Tuesday, 07 April 2020
SEVENTEEN planters could be installed in Henley town centre in bid to reduce air pollution.
The town council is considering the idea following the success of a planter containing elaeagnus ebbingei, a plant with rough leaves which absorbs exhaust pollutants, that was put in Duke Street in May.
The new ones would by supplied by WindowFlowers, which already supplies the town’s hanging baskets, and would go in Bell Street, Duke Steet and Market Place.
They would cost £485 each, a total of £8,245, plus maintenance costs of £130 per planter, although some of this could be done by the council’s parks team to reduce the cost.
Speaking at a meeting of the council’s transport strategy group, Councillor Stefan Gawrysiak said the planters would reduce the amount of particulates and provide more greenery.
Patrick Fleming, a member of the environmental group Henley in Transition, said: “It does change the look of those streets. At the moment they are quite vertical.
“It can also have an effect on slowing down traffic. If you can build the impression in the town centre that it’s a quiet, calm place people will go through at a more reasonable speed.”
But committee member Ian Clarke said he would like to see data proving that the planters reduced pollution.
Councillor Sara Abey added: “I’m all for greening but we can’t go round doing it willy-nilly. When you put that thing there you said it was to test it so I assume we are going to get data back. How do we qualify spending that much without any proof it’s working?”
Cllr Gawrysiak said: “We will never be able to do that because it would be a major study. The only thing we can do is go on the science.”
Councillor Ian Reissmann said: “There’s plenty of evidence that greenery in towns reduces pollution. The avoided health costs of all greenery in the UK is more than £1 billion.”
Councillor Will Hamilton said the planters should be part of a more comprehensive plan on traffic management in the town.
He said: “I’m all for improving air quality in the town. Planters work in narrow roads with tall buildings. Trees are also a great idea in Hart Street. But we need to sort out the traffic before we decide where to put planters. In Duke Street and Bell Street they could become trip hazards.
“On one hand we have heard about removing street furniture and on the other installing planters.”
Meanwhile, Henley is to take part in the Britain in Bloom competition again next year after a year off.

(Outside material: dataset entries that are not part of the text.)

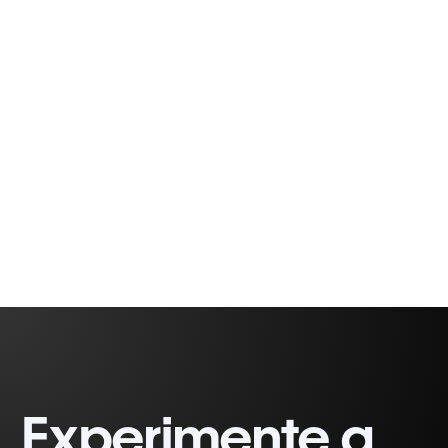
está em alta. Empresários inteligentes sabem
que se desejam se conectar com novos
mercados, agora é a hora de se aproximar.
Rodrigo
14 min
Demetrio
Experimente a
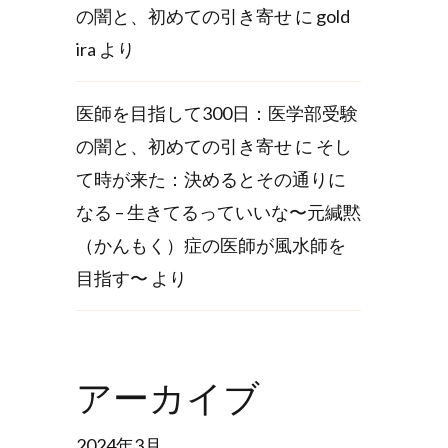
の闇と、初めての引き寄せ
に
gold
ira
より
医師を目指して300日：医学部受験
の闇と、初めての引き寄せ
に
そし
て時が来た：決めるとその通りに
なる – 生きてるっていいな〜元緘黙
（かんもく）症の医師が風水師を
目指す〜
より
アーカイブ
2024年3月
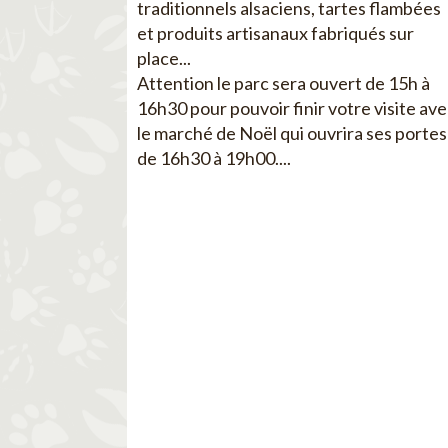
traditionnels alsaciens, tartes flambées
et produits artisanaux fabriqués sur
place...
Attention le parc sera ouvert de 15h à
16h30 pour pouvoir finir votre visite av
le marché de Noël qui ouvrira ses portes
de 16h30 à 19h00....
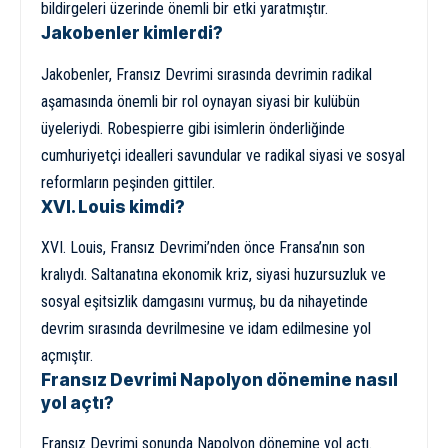
bildirgeleri üzerinde önemli bir etki yaratmıştır.
Jakobenler kimlerdi?
Jakobenler, Fransız Devrimi sırasında devrimin radikal
aşamasında önemli bir rol oynayan siyasi bir kulübün
üyeleriydi. Robespierre gibi isimlerin önderliğinde
cumhuriyetçi idealleri savundular ve radikal siyasi ve sosyal
reformların peşinden gittiler.
XVI. Louis kimdi?
XVI. Louis, Fransız Devrimi’nden önce Fransa’nın son
kralıydı. Saltanatına ekonomik kriz, siyasi huzursuzluk ve
sosyal eşitsizlik damgasını vurmuş, bu da nihayetinde
devrim sırasında devrilmesine ve idam edilmesine yol
açmıştır.
Fransız Devrimi Napolyon dönemine nasıl
yol açtı?
Fransız Devrimi sonunda Napolyon dönemine yol açtı.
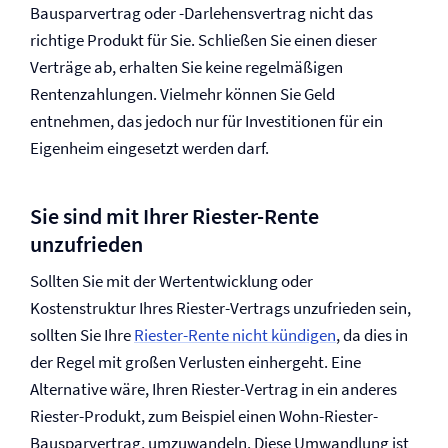
Bausparvertrag oder -Darlehensvertrag nicht das
richtige Produkt für Sie. Schließen Sie einen dieser
Verträge ab, erhalten Sie keine regelmäßigen
Rentenzahlungen. Vielmehr können Sie Geld
entnehmen, das jedoch nur für Investitionen für ein
Eigenheim eingesetzt werden darf.
Sie sind mit Ihrer Riester-Rente
unzufrieden
Sollten Sie mit der Wertentwicklung oder
Kostenstruktur Ihres Riester-Vertrags unzufrieden sein,
sollten Sie Ihre
Riester-Rente nicht kündigen
, da dies in
der Regel mit großen Verlusten einhergeht. Eine
Alternative wäre, Ihren Riester-Vertrag in ein anderes
Riester-Produkt, zum Beispiel einen Wohn-Riester-
Bausparvertrag, umzuwandeln. Diese Umwandlung ist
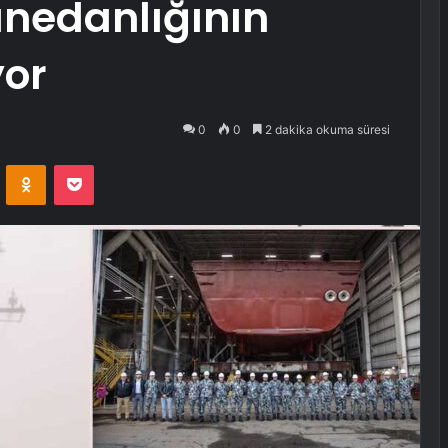
anedanlığının
yor
0
0
2 dakika okuma süresi
VKontakte
Odnoklassniki
Pocket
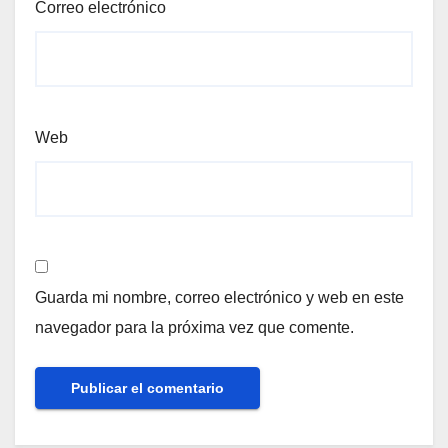
Correo electrónico
Web
Guarda mi nombre, correo electrónico y web en este
navegador para la próxima vez que comente.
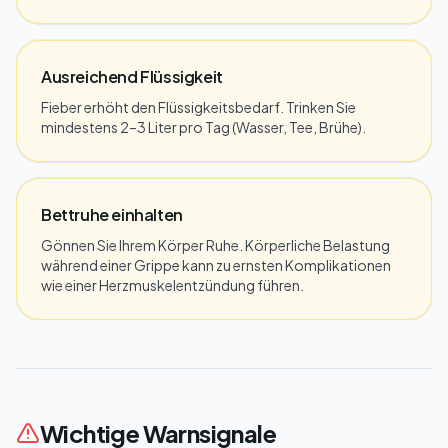
Ausreichend Flüssigkeit
Fieber erhöht den Flüssigkeitsbedarf. Trinken Sie
mindestens 2–3 Liter pro Tag (Wasser, Tee, Brühe).
Bettruhe einhalten
Gönnen Sie Ihrem Körper Ruhe. Körperliche Belastung
während einer Grippe kann zu ernsten Komplikationen
wie einer Herzmuskelentzündung führen.
Wichtige Warnsignale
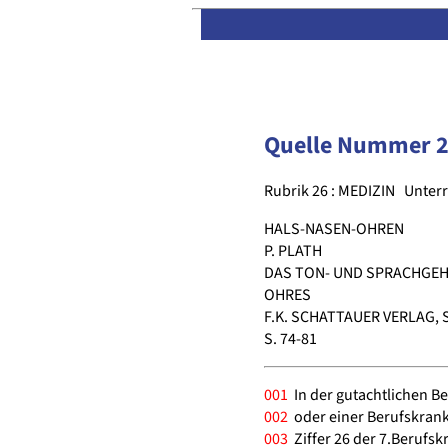
Quelle Nummer 
Rubrik 26 : MEDIZIN
Unter
HALS-NASEN-OHREN
P. PLATH
DAS TON- UND SPRACHGEH
OHRES
F.K. SCHATTAUER VERLAG,
S. 74-81
001
In der gutachtlichen Be
002
oder einer Berufskrank
003
Ziffer 26 der 7.Berufs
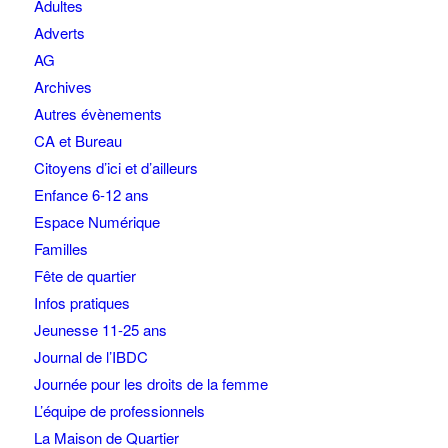
Adultes
Adverts
AG
Archives
Autres évènements
CA et Bureau
Citoyens d’ici et d’ailleurs
Enfance 6-12 ans
Espace Numérique
Familles
Fête de quartier
Infos pratiques
Jeunesse 11-25 ans
Journal de l’IBDC
Journée pour les droits de la femme
L’équipe de professionnels
La Maison de Quartier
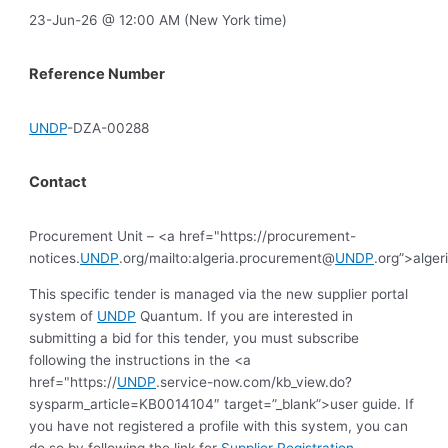
23-Jun-26 @ 12:00 AM (New York time)
Reference Number
UNDP
-DZA-00288
Contact
Procurement Unit – <a href="https://procurement-
notices.
UNDP
.org/mailto:algeria.procurement@
UNDP
.org”>alge
This specific tender is managed via the new supplier portal
system of
UNDP
Quantum. If you are interested in
submitting a bid for this tender, you must subscribe
following the instructions in the <a
href="https://
UNDP
.service-now.com/kb_view.do?
sysparm_article=KB0014104″ target=”_blank”>user guide. If
you have not registered a profile with this system, you can
do so by following the link for
Supplier Registration
.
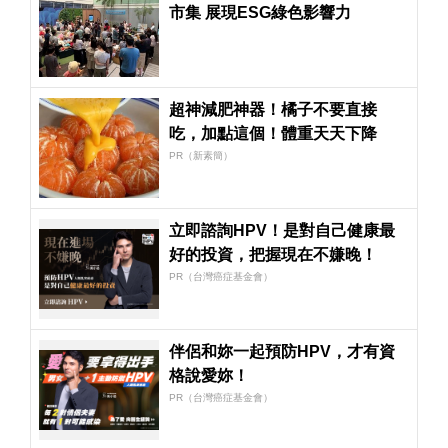
市集 展現ESG綠色影響力
超神減肥神器！橘子不要直接
吃，加點這個！體重天天下降
PR（新素簡）
立即諮詢HPV！是對自己健康最
好的投資，把握現在不嫌晚！
PR（台灣癌症基金會）
伴侶和妳一起預防HPV，才有資
格說愛妳！
PR（台灣癌症基金會）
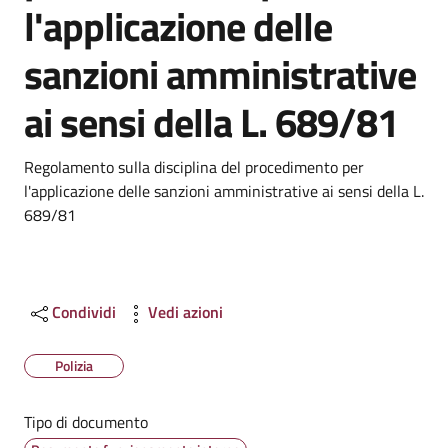
l'applicazione delle
sanzioni amministrative
ai sensi della L. 689/81
Dettagli
Regolamento sulla disciplina del procedimento per
l'applicazione delle sanzioni amministrative ai sensi della L.
689/81
Condividi
Vedi azioni
Polizia
Tipo di documento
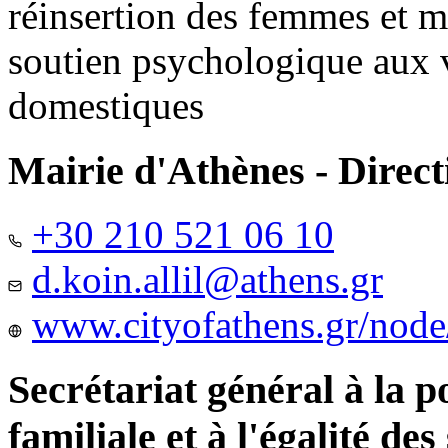
réinsertion des femmes et m
soutien psychologique aux 
domestiques
Mairie d'Athènes - Directi
+30 210 521 06 10
d.koin.allil@athens.gr
www.cityofathens.gr/node
Secrétariat général à la 
familiale et à l'égalité des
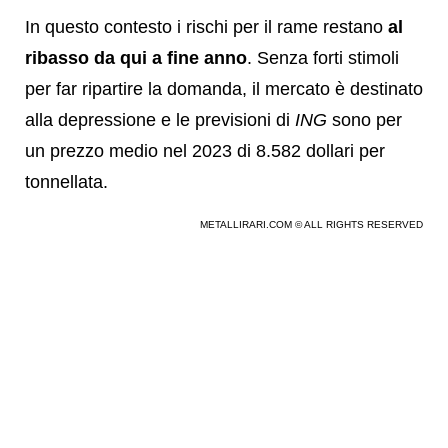
In questo contesto i rischi per il rame restano
al
ribasso da qui a fine anno
. Senza forti stimoli
per far ripartire la domanda, il mercato è destinato
alla depressione e le previsioni di
ING
sono per
un prezzo medio nel 2023 di 8.582 dollari per
tonnellata.
METALLIRARI.COM © ALL RIGHTS RESERVED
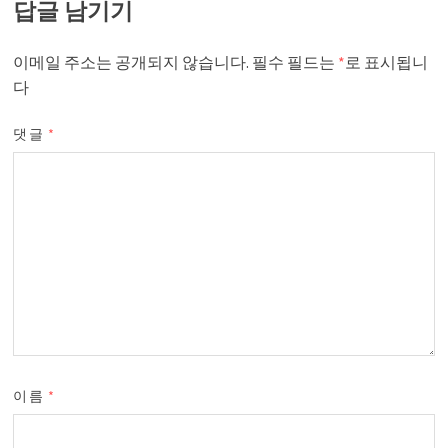
답글 남기기
이메일 주소는 공개되지 않습니다.
필수 필드는
*
로 표시됩니
다
댓글
*
이름
*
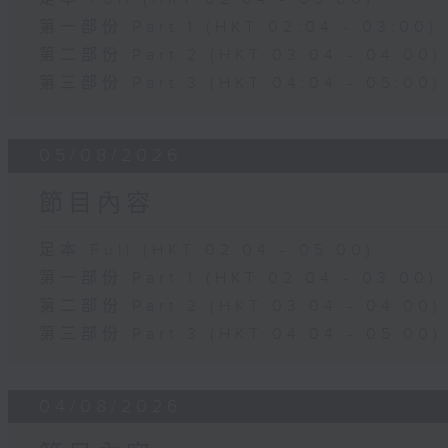
第一部份 Part 1 (HKT 02:04 - 03:00)
第二部份 Part 2 (HKT 03:04 - 04:00)
第三部份 Part 3 (HKT 04:04 - 05:00)
05/08/2026
節目內容
足本 Full (HKT 02:04 - 05:00)
第一部份 Part 1 (HKT 02:04 - 03:00)
第二部份 Part 2 (HKT 03:04 - 04:00)
第三部份 Part 3 (HKT 04:04 - 05:00)
04/08/2026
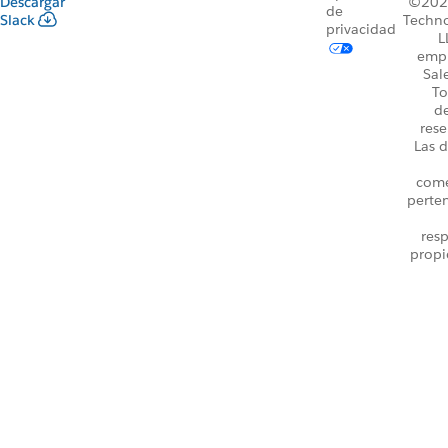
Descargar
©2026
de
Slack
Techno
privacidad
L
emp
Sal
To
d
rese
Las d
come
perte
resp
propi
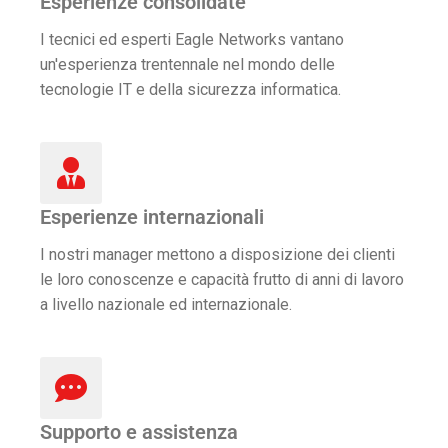
Esperienze consolidate
I tecnici ed esperti Eagle Networks vantano
un'esperienza trentennale nel mondo delle
tecnologie IT e della sicurezza informatica.
Esperienze internazionali
I nostri manager mettono a disposizione dei clienti
le loro conoscenze e capacità frutto di anni di lavoro
a livello nazionale ed internazionale.
Supporto e assistenza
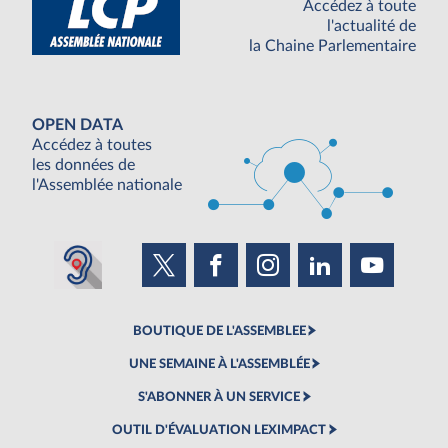
Accédez à toute
l'actualité de
la Chaine Parlementaire
OPEN DATA
Accédez à toutes
les données de
l'Assemblée nationale
BOUTIQUE DE L'ASSEMBLEE
UNE SEMAINE À L'ASSEMBLÉE
S'ABONNER À UN SERVICE
OUTIL D'ÉVALUATION LEXIMPACT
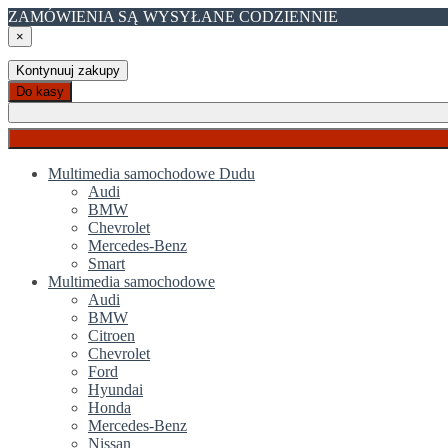
ZAMÓWIENIA SĄ WYSYŁANE CODZIENNIE
×
Kontynuuj zakupy
Do kasy
Multimedia samochodowe Dudu
Audi
BMW
Chevrolet
Mercedes-Benz
Smart
Multimedia samochodowe
Audi
BMW
Citroen
Chevrolet
Ford
Hyundai
Honda
Mercedes-Benz
Nissan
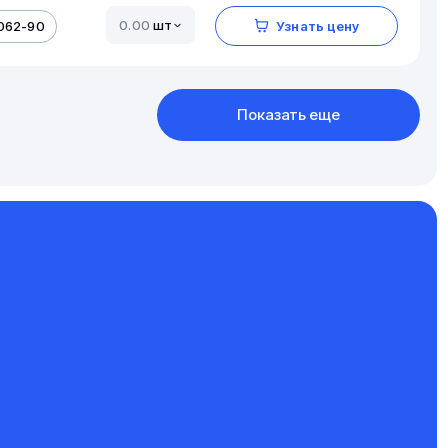
шт
062-90
Узнать цену
Показать еще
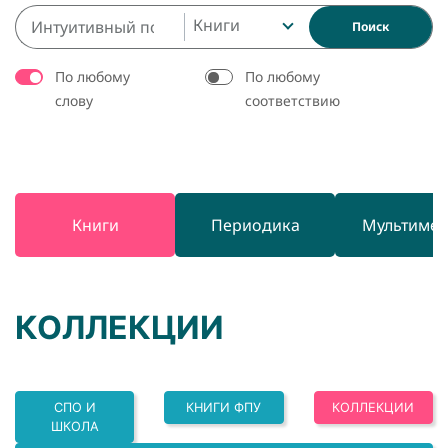
Книги
Поиск
По любому
По любому
слову
соответствию
Книги
Периодика
Мультиме
КОЛЛЕКЦИИ
СПО И
КНИГИ ФПУ
КОЛЛЕКЦИИ
ШКОЛА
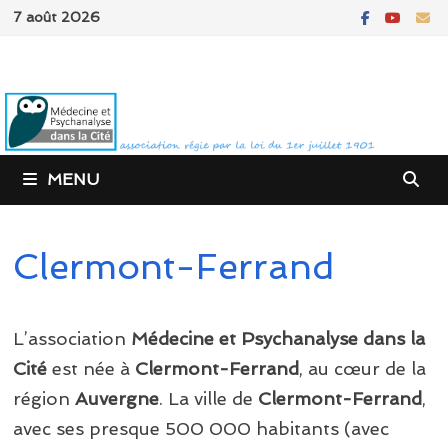
Passer
7 août 2026
au
contenu
MENU
Clermont-Ferrand
L’association
Médecine et Psychanalyse dans la
Cité
est née à
Clermont-Ferrand
, au cœur de la
région
Auvergne
. La ville de
Clermont-Ferrand
,
avec ses presque 500 000 habitants (avec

It will enter the town category for the Thames and Chiltern in Bloom region in which it has enjoyed much success in recent years.
Members of the Henley in Bloom committee agreed unanimously to enter the competition again.
Vice-chairwoman Kellie Hinton said the town council’s parks services team was working well.
She said: “The organisation, skills and expertise are second to none. We are in a strong enough place to enter Thames and Chiltern in Bloom and get back to showing people in this town how proud they should be and to give back that sense of civic pride.”
Horticultural park warden Kyle Dowling said: “We are working on some great projects at the moment and it would be a shame not to showcase them.”
This year’s absence broke a run of six gold awards in the regional competition.